Ecologie politique des ressources : entre malédiction et
lucre
Pendant la Guerre
Froide, les mécontentements et les conflits armés autour des ressources,
étaient soutenus par un des deux blocs. Ensuite avec leur chute, les ressources
deviennent la nouvelle manne de financement pour faire la guerre.
Par la suite,
l’intervention du FMI et de la Banque Mondiale en Afrique ont poussé à la
privatisation des sociétés d’exploitation de ressources. Du coup, l’État appauvri a vu
ses fonctionnaires le quitter pour s’installer dans les entreprises privées où
ils trouvent des revenus confortables mais pas toujours bien légaux.
A cela, la
libéralisation du commerce, y compris des armes, et la privatisation de
certaines entreprises, dont celles de la sécurité, ont favorisé l’imbrication
du commerce légal international et du commerce illégal international.

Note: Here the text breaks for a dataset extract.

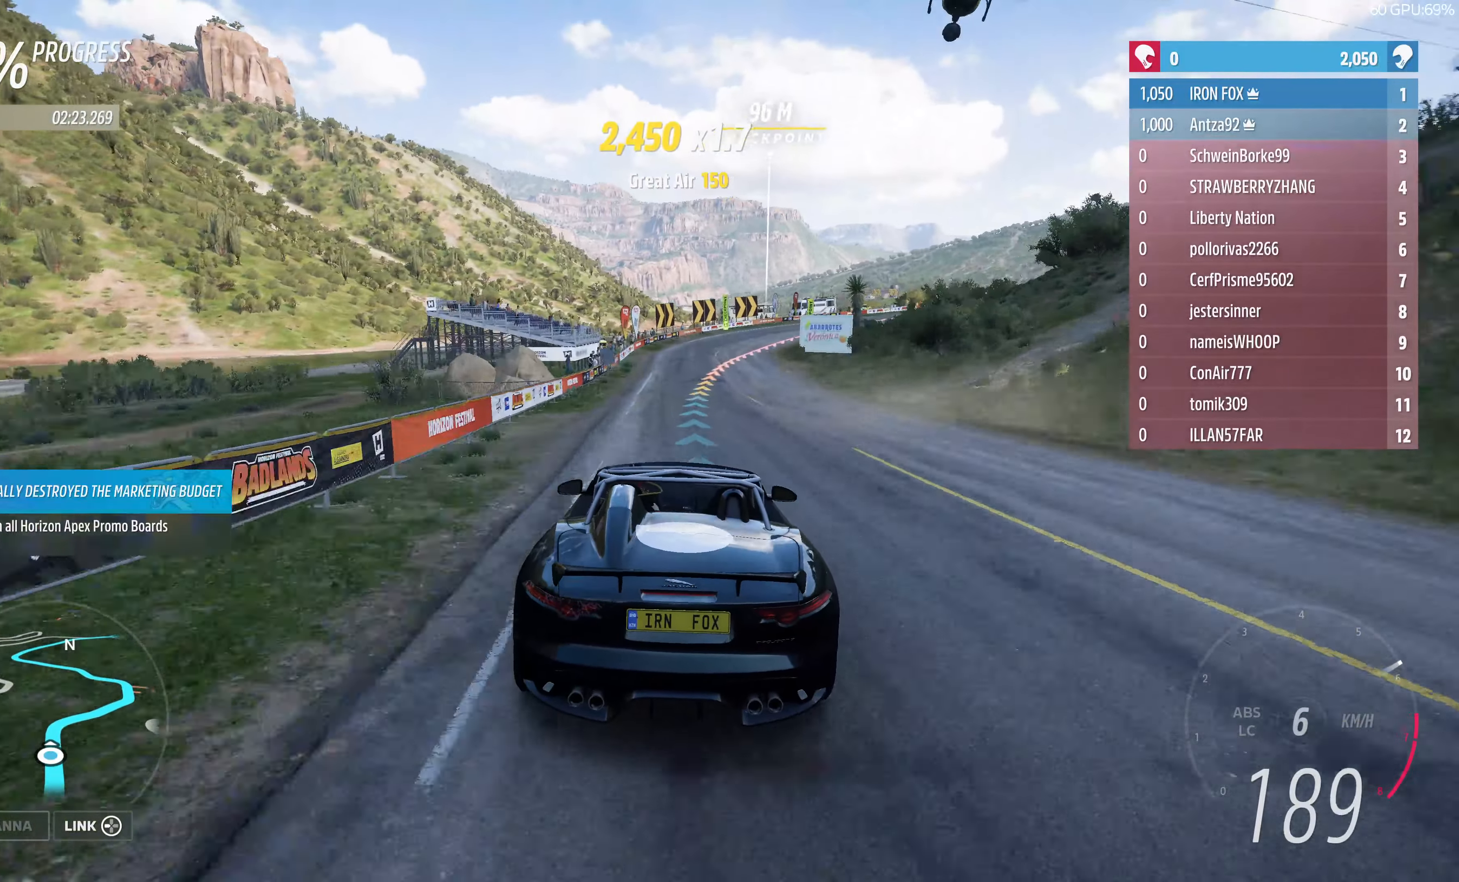
{"buttons": [], "left_stick": "up", "right_stick": "center", "events": [[33, "left_stick", "up"], [466, "R2", "up"]]}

Impossible de séparer les deux
facettes aujourd’hui. Il est donc devenu simple pour les États mafieux de
vendre leurs ressources à l’international même quand ils sont censés être
condamnés par la communauté internationale.
Il y a donc une
logique d’inversion entre ressources – guerres. Elles ont longtemps servis à
financer les activités des États, dont la guerre. Mais récemment, les conflits
servent aujourd’hui a conservé un monopole pour les ressources qui permettent
un enrichissement. C’est donc une privatisation des guerres, on les fait pour
sécuriser ces ressources.
A partir de là, les
économistes se sont demandés s’il était possible de modéliser cela pour prévoir
l’émergence d’un conflit.
Des études statistiques indiquent que la présence de ressources naturelles
accroit le risque de conflit dans un pays. Elles servent soit de cause au
conflit ou servent au financement de celui-ci. Enfin, les ressources naturelles
semblent statistiquement accroître l’intensité du conflit et réduire les
chances d’arrêt du conflit par négociations. Donc un économiste (Paul Collier) a fait une
théorie économique des conflits armés à la Banque Mondiale.